Отвернувшись от окна, Брейер потряс головой, отгоняя образ Лу Саломе. Затем он дернул висящий над его столом шнурок, давая фрау Бекер сигнал приглашать пациента, ожидающего в приемной. Герр Перлрот, сутулый человек с длинной бородой еврея-ортодокса, неуверенно вошел в кабинет. Как вскоре узнал Брейер, пять лет назад герр Перлрот перенес травму — тонзиллэктомию, ему удалили миндалины. Память об этой операции была столь ужасной, что он до сих пор не хотел обращаться к врачам. Даже в сложившейся ситуации он откладывал визит до тех пор, пока «безнадежное состояние», как он выразился, не оставило ему иного выхода. Брейер немедленно отбросил все свои врачебные замашки, вышел из-за стола и сел на стул рядом, как только что с Лу Саломе, чтобы просто поболтать со своим новым пациентом. Они поговорили о погоде, о новой волне еврейских иммигрантов из Галиции, о подстрекательстве антисемитских настроений Австрийским Союзом Реформаторов, об их общих корнях. Герр Перлрот, как и почти все члены еврейской общины, знал и уважал Леопольда Брейера, отца Йозефа, и через несколько минут доверие к отцу перешло и на сына.
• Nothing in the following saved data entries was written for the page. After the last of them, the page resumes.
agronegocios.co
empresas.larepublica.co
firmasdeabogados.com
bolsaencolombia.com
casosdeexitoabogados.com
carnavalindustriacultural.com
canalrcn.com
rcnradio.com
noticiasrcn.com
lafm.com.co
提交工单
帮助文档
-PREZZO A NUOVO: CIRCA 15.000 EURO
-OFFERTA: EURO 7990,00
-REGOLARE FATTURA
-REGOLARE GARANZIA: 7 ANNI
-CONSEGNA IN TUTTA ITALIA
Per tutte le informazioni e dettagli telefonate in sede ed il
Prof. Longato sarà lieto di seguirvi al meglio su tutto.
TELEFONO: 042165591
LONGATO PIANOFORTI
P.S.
«Итак, герр Перлрот, — начал Брейер, — чем я могу вам помочь?»

«Я не могу мочиться, доктор. Весь день и всю ночь. Мне нужно в туалет. Я бегу туда, но ничего не получается. Я стою, стою, в конце концов падает несколько капель. Через двадцать минут — опять. Мне опять хочется в туалет, но…»
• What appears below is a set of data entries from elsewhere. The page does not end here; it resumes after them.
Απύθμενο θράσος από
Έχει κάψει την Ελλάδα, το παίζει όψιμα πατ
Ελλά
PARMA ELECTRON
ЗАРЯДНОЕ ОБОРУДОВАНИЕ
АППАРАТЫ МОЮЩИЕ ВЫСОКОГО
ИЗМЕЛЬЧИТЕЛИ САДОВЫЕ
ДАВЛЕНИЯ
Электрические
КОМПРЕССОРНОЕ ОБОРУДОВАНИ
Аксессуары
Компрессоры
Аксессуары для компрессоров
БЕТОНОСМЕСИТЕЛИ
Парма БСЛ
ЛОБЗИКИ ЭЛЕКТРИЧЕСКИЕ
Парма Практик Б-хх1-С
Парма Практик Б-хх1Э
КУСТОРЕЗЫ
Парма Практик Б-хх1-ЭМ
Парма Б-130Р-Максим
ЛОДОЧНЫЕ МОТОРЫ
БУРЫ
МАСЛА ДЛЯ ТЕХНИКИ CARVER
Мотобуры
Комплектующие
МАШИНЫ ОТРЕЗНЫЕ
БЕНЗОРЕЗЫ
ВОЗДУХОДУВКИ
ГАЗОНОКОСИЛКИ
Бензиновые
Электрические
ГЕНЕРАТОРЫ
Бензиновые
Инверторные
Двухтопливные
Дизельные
Задав еще несколько вопросов, Брейер уже точно знал, в чем причина мучений герра Перлорта. Судя по всему, предстательная железа пациента перекрыла уретру. Оставалось выяснить только одно: было ли это доброкачественное увеличение простаты или же это был рак. При ректальном пальпировании Брейер не обнаружил твердых раковых узелков, вместо этого он нащупал рыхлое доброкачественное увеличение.

Услышав, что признаков рака нет, repp Перлрот расплылся в ликующей улыбке, схватил руку Брейера и впился в нее поцелуем. Но его настроение вновь омрачилось, когда Брейер объяснил, какой курс лечения ему придется проходить, стараясь, насколько это возможно, обнадежить своего пациента: мочеиспускательный канал следовало расширить посредством введения в пенис калиброванных металлических стержней, «зондов». Сам Брейер не занимался такими процедурами, поэтому он направил герра Перлрота к своему шурину Максу, урологу.

Когда герр Перлрот ушел, было шесть с небольшим. В это время Брейер выезжал к пациентам на дом. Он собрал свой вместительный черный кожаный докторский саквояж, надел отороченное мехом пальто и цилиндр и вышел на улицу, где его ждал кучер в запряженном двумя лошадьми экипаже. (Пока он обследовал герра Перлрота, фрау Бекер подозвала с ближайшего перекрестка Dienstman'a красноглазого, красноносого посыльного, который носил огромную форменную бляху, остроконечную шляпу и армейское пальто цвета хаки с эполетами, которое было ему явно велико, — и дала ему крейцер, чтобы он сбегал за Фишманом. Брейер, который был богаче большинства венских терапевтов, предпочитал арендовать экипаж на год, нежели нанимать его каждый раз по необходимости.)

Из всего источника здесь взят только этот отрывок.